Some years ago, during a trip to Montana, I became aware of the fallacy of our simplistic, cowboys-and-Indians concept of Native Americans.
This realization was once more impressed on me while visiting with my sister's son-in-law in Louisiana. This tall, black-haired, newspaper editor is a great-great-great-grandson, of the famed chief of the Choctaw Nation, Greenwood LeFlore.
That gentleman was born in Le Fleur's Bluff, Miss., June 3, 1800. His father, Louis Le Fleur, was a French trader and explorer; his mother, a Choctaw woman, Rebecca Cravat, niece of Chief Pushmata. It seems that Louis had come to Mobile, Ala. in 1792 to engage in trading with the Choctaw nation.
During the War of 1812, Pushmata got together a regiment of his best braves and made an offer of their services to Gen. Andrew Jackson. The chief was appointed lieutenant colonel and Le Fleur, promoted to major. From here the association grew. The Choctaws were a major tribe, able at one time to put 25,000 braves into battle. The name, Choctaw, derives from a word meaning "charming voice," and was given to the tribe due to their musical talents and soft melodious voices.
They believed in the existence of a "Great Spirit," who rewarded uprightness and honesty and punished wrongdoing and dishonesty. They were always friendly with the white men, the French first, and later the Americans.
By the time Greenwood reached the age of 12, his father had moved to a location on the stage line between Nashville and Natchez (the Natchez Trace) where he kept an inn. A frequent guest, Major John Donly, who carried the mail between these cities, was struck with the boy's intelligence and asked to take him to Nashville and educate him.
His father, perceiving the benefits of an education for his son, readily consented. He lived there with the Donly family for six years. During that time, he acquired a fine classical education, as well as a deep affection for the Donlys' daughter, Rosa. They eloped, against the will of her parents who thought them too young for marriage. They were eventually forgiven and accepted by the family.
When Le Flore was 22, he became the chief of the Western district of the Choctaw Nation and eight years later became head chief of the entire nation. He encouraged Choctaws to find permanent residence, cultivate the land, convert to Christianity and educate their children. He did not oppose the removal to Indian Territory, which he saw as inevitable, but negotiated to secure the largest fertile, forested southeast corner of what is now Oklahoma, for his people. Greenwood LeFlore received 1000 acres of Mississippi land for his part in those negotiations.
He did not move to Indian Territory himself. On the 1,000 acres in Mississippi, he built the town of Point Leflore, established his cotton plantation and built a magnificent home, Malmaison, which he fitted entirely with furniture imported from France. During the 1840's, he served as both representative and senator from the state of Mississippi, and was a close personal friend of Jefferson Davis.
But when the Civil War approached, he spoke against secession, refused to acknowledge the Confederacy or to pay taxes to its government. During the conflict, he lost his cotton, all his slaves and other valuable property. However, he was able to keep the mansion which stayed in the family until it burned down, unfortunately, in 1942.

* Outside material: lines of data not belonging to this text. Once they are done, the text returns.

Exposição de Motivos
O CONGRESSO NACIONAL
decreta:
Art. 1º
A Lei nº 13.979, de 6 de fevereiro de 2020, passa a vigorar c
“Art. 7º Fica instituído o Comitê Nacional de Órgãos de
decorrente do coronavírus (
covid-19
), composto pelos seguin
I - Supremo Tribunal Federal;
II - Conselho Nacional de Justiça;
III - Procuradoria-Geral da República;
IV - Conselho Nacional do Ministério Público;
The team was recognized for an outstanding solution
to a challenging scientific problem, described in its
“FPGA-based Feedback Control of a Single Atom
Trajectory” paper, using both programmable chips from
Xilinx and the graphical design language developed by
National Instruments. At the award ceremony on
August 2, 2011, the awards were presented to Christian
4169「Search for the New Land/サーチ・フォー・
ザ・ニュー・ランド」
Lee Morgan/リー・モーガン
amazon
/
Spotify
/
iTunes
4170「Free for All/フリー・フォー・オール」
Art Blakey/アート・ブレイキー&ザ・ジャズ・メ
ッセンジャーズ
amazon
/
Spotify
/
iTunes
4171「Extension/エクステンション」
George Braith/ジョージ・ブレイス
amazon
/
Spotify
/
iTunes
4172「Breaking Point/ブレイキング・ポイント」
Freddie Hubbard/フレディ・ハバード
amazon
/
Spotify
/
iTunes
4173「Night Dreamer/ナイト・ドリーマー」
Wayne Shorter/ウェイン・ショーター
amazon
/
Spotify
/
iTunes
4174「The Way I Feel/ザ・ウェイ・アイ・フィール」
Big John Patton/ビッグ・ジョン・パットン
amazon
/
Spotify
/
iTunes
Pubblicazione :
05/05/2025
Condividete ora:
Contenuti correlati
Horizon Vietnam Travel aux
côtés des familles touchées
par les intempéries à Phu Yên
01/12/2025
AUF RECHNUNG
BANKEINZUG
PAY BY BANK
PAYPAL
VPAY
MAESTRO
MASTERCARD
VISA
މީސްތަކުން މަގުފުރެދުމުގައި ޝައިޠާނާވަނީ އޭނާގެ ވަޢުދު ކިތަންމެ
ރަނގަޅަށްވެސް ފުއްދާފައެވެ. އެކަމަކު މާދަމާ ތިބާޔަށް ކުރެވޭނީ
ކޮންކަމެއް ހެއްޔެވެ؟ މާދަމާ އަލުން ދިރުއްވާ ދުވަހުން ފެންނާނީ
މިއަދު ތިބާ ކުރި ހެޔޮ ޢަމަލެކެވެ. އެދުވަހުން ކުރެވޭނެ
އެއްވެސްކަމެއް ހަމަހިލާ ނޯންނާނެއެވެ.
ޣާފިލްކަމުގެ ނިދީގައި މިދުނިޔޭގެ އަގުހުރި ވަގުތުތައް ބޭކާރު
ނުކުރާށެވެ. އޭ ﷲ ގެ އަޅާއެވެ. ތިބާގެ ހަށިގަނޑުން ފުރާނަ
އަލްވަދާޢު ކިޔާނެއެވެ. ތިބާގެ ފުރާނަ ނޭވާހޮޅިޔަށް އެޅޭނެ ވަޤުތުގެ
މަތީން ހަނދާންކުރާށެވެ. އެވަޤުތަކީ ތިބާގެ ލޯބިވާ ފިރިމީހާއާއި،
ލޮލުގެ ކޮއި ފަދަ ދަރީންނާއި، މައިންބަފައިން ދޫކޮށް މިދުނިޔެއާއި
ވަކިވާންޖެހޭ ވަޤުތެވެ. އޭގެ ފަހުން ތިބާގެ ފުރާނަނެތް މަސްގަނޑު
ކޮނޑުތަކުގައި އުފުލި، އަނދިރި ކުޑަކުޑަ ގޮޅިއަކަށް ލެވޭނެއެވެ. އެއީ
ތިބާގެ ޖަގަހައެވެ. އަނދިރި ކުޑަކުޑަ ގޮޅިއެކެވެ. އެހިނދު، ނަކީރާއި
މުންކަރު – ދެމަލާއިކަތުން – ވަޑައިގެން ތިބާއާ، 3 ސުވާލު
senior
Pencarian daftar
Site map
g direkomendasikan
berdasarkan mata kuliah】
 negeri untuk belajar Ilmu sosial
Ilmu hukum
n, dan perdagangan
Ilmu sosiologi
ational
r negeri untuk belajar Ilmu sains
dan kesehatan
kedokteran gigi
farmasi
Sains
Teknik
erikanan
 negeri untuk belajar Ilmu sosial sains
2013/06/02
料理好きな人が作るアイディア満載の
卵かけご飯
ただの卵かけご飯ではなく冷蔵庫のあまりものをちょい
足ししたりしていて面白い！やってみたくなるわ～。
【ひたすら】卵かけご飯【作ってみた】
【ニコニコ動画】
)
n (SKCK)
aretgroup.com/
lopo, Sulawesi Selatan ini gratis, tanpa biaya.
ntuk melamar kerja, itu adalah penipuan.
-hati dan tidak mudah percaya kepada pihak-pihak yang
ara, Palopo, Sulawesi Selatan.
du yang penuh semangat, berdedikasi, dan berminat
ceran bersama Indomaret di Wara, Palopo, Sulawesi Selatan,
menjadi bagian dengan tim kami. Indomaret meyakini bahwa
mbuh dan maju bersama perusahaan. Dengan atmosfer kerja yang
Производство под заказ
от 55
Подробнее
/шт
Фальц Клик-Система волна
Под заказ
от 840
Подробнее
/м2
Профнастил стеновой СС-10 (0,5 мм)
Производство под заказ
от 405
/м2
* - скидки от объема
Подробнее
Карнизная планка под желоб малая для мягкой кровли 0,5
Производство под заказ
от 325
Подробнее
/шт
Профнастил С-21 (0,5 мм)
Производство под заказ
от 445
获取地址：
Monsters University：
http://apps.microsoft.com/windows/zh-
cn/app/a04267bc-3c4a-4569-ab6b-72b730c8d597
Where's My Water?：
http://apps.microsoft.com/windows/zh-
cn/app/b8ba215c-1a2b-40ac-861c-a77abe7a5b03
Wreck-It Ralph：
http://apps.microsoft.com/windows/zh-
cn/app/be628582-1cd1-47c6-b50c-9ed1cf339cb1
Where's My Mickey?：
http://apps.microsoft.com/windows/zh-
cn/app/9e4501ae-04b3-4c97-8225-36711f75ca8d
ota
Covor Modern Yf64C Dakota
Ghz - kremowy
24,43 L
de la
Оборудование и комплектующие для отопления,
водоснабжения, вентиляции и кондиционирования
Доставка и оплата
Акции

Le Flore died in 1865 and is buried in the family cemetery on the Malmaison grounds. My sister's son-in-law has visited there many times within recent years, and even has a piece of furniture which was salvaged from Malmaison in his home in Louisiana. It is a small end table with three legs of oak and one of cherry.
With information from my relative, and additional accounts from the Internet, I have been able to tell you about one Indian tribe and its charismatic leader. I hope you have found it interesting proof that the story of the Native Americans is a varied and fascinating one.